In the recent case of Hilaire v Luton Borough Council the Employment Appeal Tribunal (EAT) found that removing a disabled local authority employee from the redundancy interview process and placing him in a new role without needing to go through the interview process would have removed the substantial disadvantage caused by his disability. However, to do this would have been unfair to other employees that were part of the same redundancy process and therefore was not a reasonable adjustment.
The claimant, Mr Hilaire, was a disabled employee of the respondent, Luton Borough Council, who suffered with depression including problems with memory, concentration and with social interaction. Along with colleagues, he was put at risk of redundancy and was told he could apply for a post in the Council’s new structure, and was given extra time and help to complete his application form. When he was asked to attend interview, he told the Council he could not attend and when the Council set a deadline for all interviews to be completed to be able to complete the restructure, the claimant refused to attend due to illness and as a result, was dismissed on redundancy grounds. He submitted a claim to the Employment Tribunal (ET) for, along with other claims, a failure to make reasonable adjustments on the basis that he felt the Council should have made a reasonable adjustment of offering a post in the new structure without requiring him to attend an interview. The claim was dismissed by the ET who stated that the provision, criterion, or practice (PCP) was the requirement for him to attend an interview and this did not place him at a disadvantage as he could have attended an interview if he wanted to, but had chosen not to attend as he felt his managers were conspiring against him to terminate his employment.

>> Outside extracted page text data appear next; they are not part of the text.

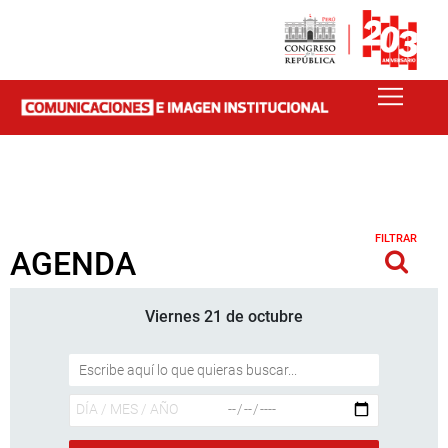
FILTRAR
AGENDA
Viernes 21 de octubre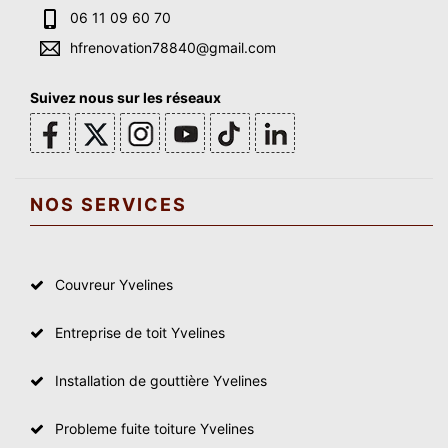
06 11 09 60 70
hfrenovation78840@gmail.com
Suivez nous sur les réseaux
NOS SERVICES
Couvreur Yvelines
Entreprise de toit Yvelines
Installation de gouttière Yvelines
Probleme fuite toiture Yvelines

The claimant appealed to the EAT. They found that the ET’s view on whether the claimant could attend the interview was limited as it should have also considered if the claimant could participate in the interview and not be at a disadvantage when compared to other employees. The EAT decided that the PCP of requiring him to attend an interview did put him at a disadvantage because of his disability, because the evidence showed the problems he had with memory, concentration and social interaction would negatively impact his participation in the interview, when compared to those who were not disabled. However, it went on to find that the ET had reached the correct decision on the basis that the claimant would have chosen not to take part in an interview in any event, for reasons unrelated to his disability. I.e., the application of the PCP by the Council didn’t cause the disadvantage he suffered because he chose not to attend the interview for unrelated reasons.
Whilst his claim failed, the EAT further considered whether there were any reasonable adjustments the respondent could have taken if the claimant had been able to demonstrate that he was at a substantial disadvantage because of his disability.
Whilst the claimant argued that a reasonable adjustment was that he should have been placed in a new role without the requirement to interview for it, the EAT found that although this would have removed the disadvantage to the claimant because of his disability, it would have impacted the other employees in the redundancy pool. The EAT noted that a reasonable adjustment should help to avoid or alleviate a disadvantage not create an advantage over and above that.
What can employers take from this?
When an employer is dealing with disabled employees’, when operating any PCP (which can be a one-off decision), it should consider firstly whether the employee is at a substantial disadvantage and if so, whether any reasonable adjustments can be made to overcome that disadvantage. A substantial disadvantage is anything that is more than minor or trivial. If a substantial disadvantage does exist, then the duty to make reasonable adjustments applies. The test of what is reasonable is ultimately an objective test, however when deciding if an adjustment is reasonable this case is a useful reminder that an employer can consider both if the adjustment will help to avoid or ease the disadvantage and also the wider impact and specifically whether the impact of an adjustment would go beyond that necessary and create an advantage for a disabled employee, over a non-disabled employees.